Kumar belongs to the Bihar Cadre of the Indian Police Service (I.P.S.). He has served various districts of Bihar and Jharkhand (erstwhile part of Bihar) as Superintendent of Police. He has also served as Deputy Inspector General of Police (D.I.G.) of Patna Range and Inspector General of Police (I.G.) of Tirhut (Muzaffarpur) Zone.

Apart from active policing in the field Kumar has also served numerous departments of Bihar Police such as Special Branch (Secret Service of State Police), Bihar Military Police (B.M.P.),
 State Crime Records Bureau (S.C.R.B.), Criminal Investigation Department (C.I.D.) and Provisions.

As Superintendent of Police he has served various districts of Bihar and Jharkhand (erstwhile part of Bihar) such as Chaibasa, Naugachiya, Gopalganj, Samastipur, and Gumla etc.

==Bihar Police recruitment==

From 2008 to November 2015, Kumar was Chairman of the Central Selection Board of Constable in Bihar and has handled recruitment of more than 32,500 Constables into Bihar Police. A number of recruitment drives were conducted by C.S.B.C in these years in order to strengthen the police force in the state. Kumar has been credited with conducting these recruitment drives in an efficient manner which has been marred with corruption in the past.

Apart from police recruitment he has also handled recruitment for Bihar Fire Services, Bihar Home Guards, and the Prisons Department. Around 1,000 firemen for Bihar Government were recruited by C.S.B.C under Kumar.

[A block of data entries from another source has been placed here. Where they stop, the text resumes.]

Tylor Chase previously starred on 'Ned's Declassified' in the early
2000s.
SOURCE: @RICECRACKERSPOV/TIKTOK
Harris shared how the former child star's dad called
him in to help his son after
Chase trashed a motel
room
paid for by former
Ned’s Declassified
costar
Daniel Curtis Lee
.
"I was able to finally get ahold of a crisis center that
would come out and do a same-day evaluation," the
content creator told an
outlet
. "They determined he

==Bihar Police Subordinate Services Commission==

In March 2017 Kumar was appointed as the first Chairman of newly created Bihar Police Subordinate Services Commission (BPSSC) in an order issued by Home Department, Government of Bihar. The service commission was created in order to conduct recruitment examinations and fill vacancies for 19 posts of Group C employees in Government of Bihar and served their till November 2020.

==Awards and honours==

Kumar has been awarded the President's Police Medal for Distinguished Service in 2010 on the eve of India's Independence Day. He was also awarded the President's Police Medal for Meritorious Service in 1998.

==Personal life==

Kumar is married to Kavita Kumar and they have three children. He currently resides in Patna with his wife. Kumar's younger brother is veteran Bollywood actor Vineet Kumar.